# What to work on:
Output the lines of the items below as a JSON list of strings, one string per line and no blank lines, starting at the line containing "right wrist: (1482, 481, -1)" and ending at the line containing "left knee: (981, 495, -1)".

# Dataset records:

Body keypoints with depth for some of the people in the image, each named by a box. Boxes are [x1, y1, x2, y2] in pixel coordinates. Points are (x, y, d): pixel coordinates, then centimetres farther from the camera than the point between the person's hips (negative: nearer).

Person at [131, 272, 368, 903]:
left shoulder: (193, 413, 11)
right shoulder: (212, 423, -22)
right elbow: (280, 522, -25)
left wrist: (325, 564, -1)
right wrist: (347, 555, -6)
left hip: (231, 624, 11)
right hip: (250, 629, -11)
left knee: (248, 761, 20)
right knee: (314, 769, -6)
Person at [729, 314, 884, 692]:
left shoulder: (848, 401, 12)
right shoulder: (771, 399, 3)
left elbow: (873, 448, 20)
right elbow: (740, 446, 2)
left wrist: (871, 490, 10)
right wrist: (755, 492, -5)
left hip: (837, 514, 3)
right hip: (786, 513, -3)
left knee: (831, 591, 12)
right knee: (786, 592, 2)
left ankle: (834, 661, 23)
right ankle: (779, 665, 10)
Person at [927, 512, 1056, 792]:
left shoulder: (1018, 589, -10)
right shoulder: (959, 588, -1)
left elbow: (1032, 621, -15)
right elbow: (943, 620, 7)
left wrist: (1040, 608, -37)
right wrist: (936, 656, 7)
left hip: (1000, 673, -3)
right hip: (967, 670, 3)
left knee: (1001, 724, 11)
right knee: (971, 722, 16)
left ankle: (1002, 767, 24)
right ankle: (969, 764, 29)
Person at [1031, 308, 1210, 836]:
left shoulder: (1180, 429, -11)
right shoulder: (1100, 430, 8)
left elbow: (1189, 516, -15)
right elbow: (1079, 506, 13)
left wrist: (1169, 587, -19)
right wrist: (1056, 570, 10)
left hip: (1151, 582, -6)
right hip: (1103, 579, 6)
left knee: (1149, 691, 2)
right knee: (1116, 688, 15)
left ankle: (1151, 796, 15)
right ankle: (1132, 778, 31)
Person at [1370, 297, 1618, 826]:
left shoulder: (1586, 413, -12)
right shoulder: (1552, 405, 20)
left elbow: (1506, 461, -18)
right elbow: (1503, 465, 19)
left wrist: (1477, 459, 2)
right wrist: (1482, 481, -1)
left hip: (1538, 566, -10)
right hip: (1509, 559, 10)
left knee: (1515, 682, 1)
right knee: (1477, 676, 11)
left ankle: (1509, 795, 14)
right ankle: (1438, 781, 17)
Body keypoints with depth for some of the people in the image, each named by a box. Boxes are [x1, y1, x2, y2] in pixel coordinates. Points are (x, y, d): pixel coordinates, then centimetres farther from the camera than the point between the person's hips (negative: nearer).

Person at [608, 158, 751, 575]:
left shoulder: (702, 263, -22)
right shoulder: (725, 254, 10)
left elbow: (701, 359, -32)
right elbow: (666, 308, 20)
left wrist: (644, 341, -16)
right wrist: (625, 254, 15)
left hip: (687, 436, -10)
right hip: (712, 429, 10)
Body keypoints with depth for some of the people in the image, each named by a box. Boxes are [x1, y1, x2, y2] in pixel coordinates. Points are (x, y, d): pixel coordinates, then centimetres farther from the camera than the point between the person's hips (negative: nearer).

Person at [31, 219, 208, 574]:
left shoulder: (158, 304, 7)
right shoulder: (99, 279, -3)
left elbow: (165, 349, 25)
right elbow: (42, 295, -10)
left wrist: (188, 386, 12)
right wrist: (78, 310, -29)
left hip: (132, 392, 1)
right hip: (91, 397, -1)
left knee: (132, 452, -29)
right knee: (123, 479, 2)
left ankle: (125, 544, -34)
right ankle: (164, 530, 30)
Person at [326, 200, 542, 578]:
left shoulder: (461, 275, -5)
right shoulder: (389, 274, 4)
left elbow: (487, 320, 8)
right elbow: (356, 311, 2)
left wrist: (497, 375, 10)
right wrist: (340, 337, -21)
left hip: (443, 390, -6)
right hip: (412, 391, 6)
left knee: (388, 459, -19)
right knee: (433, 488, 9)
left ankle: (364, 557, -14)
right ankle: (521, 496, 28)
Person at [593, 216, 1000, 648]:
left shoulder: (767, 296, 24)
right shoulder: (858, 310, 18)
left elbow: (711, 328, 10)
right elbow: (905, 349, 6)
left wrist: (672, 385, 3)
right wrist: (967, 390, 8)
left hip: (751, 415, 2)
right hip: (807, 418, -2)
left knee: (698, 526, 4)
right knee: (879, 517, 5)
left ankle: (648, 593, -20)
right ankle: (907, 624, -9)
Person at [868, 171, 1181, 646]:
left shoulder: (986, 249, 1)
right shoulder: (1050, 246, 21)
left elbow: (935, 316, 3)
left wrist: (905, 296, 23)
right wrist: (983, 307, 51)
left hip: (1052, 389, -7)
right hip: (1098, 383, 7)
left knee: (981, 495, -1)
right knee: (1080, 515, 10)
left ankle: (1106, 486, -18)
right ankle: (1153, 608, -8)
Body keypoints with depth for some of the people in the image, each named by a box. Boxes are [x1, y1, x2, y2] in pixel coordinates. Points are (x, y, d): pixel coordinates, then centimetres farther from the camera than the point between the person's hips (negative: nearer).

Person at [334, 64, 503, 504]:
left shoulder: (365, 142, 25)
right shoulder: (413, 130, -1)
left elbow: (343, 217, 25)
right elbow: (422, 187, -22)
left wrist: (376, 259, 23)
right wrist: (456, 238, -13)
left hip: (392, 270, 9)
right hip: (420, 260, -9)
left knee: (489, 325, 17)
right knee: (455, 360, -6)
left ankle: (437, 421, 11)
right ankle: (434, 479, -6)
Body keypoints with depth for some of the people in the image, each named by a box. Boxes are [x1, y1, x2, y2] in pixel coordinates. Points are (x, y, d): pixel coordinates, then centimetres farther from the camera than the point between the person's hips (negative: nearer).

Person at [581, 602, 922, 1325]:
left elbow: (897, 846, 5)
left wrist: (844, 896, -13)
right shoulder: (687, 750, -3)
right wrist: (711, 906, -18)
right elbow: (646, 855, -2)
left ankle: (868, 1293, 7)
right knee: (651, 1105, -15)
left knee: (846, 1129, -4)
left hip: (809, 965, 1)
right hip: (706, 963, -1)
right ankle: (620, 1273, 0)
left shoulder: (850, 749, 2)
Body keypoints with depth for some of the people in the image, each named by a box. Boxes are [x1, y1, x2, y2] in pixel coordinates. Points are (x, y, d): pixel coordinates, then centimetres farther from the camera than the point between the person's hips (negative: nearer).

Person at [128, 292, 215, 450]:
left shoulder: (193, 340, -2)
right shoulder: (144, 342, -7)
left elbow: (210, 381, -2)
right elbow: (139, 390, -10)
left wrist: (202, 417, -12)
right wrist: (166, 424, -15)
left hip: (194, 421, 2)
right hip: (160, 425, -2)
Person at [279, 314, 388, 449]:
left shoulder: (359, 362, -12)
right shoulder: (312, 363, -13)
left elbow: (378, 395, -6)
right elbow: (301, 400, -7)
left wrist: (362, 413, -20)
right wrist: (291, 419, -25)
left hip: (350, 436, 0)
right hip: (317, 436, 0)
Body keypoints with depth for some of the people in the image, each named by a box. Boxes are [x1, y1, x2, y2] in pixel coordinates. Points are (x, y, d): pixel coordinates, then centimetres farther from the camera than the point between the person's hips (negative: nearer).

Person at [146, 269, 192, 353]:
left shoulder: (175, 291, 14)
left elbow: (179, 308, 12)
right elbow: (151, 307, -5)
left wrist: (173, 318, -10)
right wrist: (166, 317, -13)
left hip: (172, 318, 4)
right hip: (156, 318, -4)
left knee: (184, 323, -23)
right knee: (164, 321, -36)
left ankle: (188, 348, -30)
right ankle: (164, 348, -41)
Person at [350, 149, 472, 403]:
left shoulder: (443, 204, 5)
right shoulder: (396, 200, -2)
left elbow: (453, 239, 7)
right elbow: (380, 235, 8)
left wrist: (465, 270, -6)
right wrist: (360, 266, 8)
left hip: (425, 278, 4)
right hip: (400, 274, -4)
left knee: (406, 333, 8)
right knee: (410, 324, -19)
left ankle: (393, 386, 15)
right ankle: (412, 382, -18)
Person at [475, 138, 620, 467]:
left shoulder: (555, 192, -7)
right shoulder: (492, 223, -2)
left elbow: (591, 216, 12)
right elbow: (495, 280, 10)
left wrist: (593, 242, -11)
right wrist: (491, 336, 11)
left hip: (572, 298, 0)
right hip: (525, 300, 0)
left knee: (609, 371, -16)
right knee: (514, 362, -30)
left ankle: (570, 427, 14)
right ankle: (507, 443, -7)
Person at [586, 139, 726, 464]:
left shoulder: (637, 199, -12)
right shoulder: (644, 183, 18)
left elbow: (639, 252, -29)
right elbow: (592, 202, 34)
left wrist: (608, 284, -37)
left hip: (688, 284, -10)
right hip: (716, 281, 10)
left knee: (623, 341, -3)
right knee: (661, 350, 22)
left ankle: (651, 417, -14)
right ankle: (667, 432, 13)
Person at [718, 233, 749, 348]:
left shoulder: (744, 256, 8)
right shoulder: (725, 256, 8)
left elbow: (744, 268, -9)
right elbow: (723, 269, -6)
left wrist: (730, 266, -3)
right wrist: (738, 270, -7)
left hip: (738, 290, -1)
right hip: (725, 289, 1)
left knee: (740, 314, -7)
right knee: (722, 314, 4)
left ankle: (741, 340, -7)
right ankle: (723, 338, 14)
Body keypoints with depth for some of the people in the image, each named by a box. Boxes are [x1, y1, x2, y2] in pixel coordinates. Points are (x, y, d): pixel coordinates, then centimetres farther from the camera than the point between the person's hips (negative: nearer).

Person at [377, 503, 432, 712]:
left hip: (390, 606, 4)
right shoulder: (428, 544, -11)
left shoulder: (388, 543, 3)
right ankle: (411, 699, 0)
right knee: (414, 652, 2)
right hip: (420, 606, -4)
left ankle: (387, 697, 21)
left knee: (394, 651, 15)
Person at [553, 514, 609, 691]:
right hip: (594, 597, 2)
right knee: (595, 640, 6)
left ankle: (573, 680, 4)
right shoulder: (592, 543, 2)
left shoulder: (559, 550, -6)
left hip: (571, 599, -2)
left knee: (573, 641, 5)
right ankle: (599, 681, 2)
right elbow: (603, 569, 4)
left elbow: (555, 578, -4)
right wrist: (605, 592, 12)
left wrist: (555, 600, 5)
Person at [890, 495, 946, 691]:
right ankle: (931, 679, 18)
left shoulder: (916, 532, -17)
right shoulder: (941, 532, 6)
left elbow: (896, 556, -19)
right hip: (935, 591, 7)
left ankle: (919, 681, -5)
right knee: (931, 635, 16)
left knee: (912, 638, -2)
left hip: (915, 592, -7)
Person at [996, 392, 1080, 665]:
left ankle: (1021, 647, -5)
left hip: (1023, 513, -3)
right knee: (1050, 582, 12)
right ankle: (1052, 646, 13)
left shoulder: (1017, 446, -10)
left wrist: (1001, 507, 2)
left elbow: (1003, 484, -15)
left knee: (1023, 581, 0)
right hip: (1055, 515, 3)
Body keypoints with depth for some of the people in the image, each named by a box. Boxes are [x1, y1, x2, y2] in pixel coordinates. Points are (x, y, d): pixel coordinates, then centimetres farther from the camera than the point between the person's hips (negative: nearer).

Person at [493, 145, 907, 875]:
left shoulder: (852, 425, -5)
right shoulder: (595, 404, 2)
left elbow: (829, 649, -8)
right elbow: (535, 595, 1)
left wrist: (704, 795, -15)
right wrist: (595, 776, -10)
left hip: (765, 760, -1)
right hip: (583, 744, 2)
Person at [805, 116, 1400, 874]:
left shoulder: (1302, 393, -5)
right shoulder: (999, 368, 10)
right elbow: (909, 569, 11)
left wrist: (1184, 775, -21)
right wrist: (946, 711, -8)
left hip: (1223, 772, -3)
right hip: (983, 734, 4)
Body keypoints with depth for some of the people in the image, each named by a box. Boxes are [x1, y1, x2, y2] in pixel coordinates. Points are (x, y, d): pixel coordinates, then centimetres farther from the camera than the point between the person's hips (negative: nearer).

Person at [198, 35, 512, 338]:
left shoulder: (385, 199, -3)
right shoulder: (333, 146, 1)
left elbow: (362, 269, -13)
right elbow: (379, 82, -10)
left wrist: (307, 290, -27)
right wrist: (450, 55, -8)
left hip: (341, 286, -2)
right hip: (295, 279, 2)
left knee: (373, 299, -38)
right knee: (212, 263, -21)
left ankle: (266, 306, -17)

# Solution for this task:
[
  "right wrist: (1482, 481, -1)",
  "left hip: (1538, 566, -10)",
  "right hip: (1509, 559, 10)",
  "left knee: (1515, 682, 1)",
  "right knee: (1477, 676, 11)",
  "left ankle: (1509, 795, 14)",
  "right ankle: (1438, 781, 17)",
  "Body keypoints with depth for some of the people in the image, each named by a box. Boxes are [x1, y1, x2, y2] in pixel coordinates. Points are (x, y, d): pixel coordinates, then centimetres farther from the camera than the point between the person's hips (negative: nearer).",
  "Person at [608, 158, 751, 575]:",
  "left shoulder: (702, 263, -22)",
  "right shoulder: (725, 254, 10)",
  "left elbow: (701, 359, -32)",
  "right elbow: (666, 308, 20)",
  "left wrist: (644, 341, -16)",
  "right wrist: (625, 254, 15)",
  "left hip: (687, 436, -10)",
  "right hip: (712, 429, 10)",
  "Body keypoints with depth for some of the people in the image, each named by a box. Boxes are [x1, y1, x2, y2] in pixel coordinates. Points are (x, y, d): pixel coordinates, then centimetres farther from the camera than the point between the person's hips (negative: nearer).",
  "Person at [31, 219, 208, 574]:",
  "left shoulder: (158, 304, 7)",
  "right shoulder: (99, 279, -3)",
  "left elbow: (165, 349, 25)",
  "right elbow: (42, 295, -10)",
  "left wrist: (188, 386, 12)",
  "right wrist: (78, 310, -29)",
  "left hip: (132, 392, 1)",
  "right hip: (91, 397, -1)",
  "left knee: (132, 452, -29)",
  "right knee: (123, 479, 2)",
  "left ankle: (125, 544, -34)",
  "right ankle: (164, 530, 30)",
  "Person at [326, 200, 542, 578]:",
  "left shoulder: (461, 275, -5)",
  "right shoulder: (389, 274, 4)",
  "left elbow: (487, 320, 8)",
  "right elbow: (356, 311, 2)",
  "left wrist: (497, 375, 10)",
  "right wrist: (340, 337, -21)",
  "left hip: (443, 390, -6)",
  "right hip: (412, 391, 6)",
  "left knee: (388, 459, -19)",
  "right knee: (433, 488, 9)",
  "left ankle: (364, 557, -14)",
  "right ankle: (521, 496, 28)",
  "Person at [593, 216, 1000, 648]:",
  "left shoulder: (767, 296, 24)",
  "right shoulder: (858, 310, 18)",
  "left elbow: (711, 328, 10)",
  "right elbow: (905, 349, 6)",
  "left wrist: (672, 385, 3)",
  "right wrist: (967, 390, 8)",
  "left hip: (751, 415, 2)",
  "right hip: (807, 418, -2)",
  "left knee: (698, 526, 4)",
  "right knee: (879, 517, 5)",
  "left ankle: (648, 593, -20)",
  "right ankle: (907, 624, -9)",
  "Person at [868, 171, 1181, 646]:",
  "left shoulder: (986, 249, 1)",
  "right shoulder: (1050, 246, 21)",
  "left elbow: (935, 316, 3)",
  "left wrist: (905, 296, 23)",
  "right wrist: (983, 307, 51)",
  "left hip: (1052, 389, -7)",
  "right hip: (1098, 383, 7)",
  "left knee: (981, 495, -1)"
]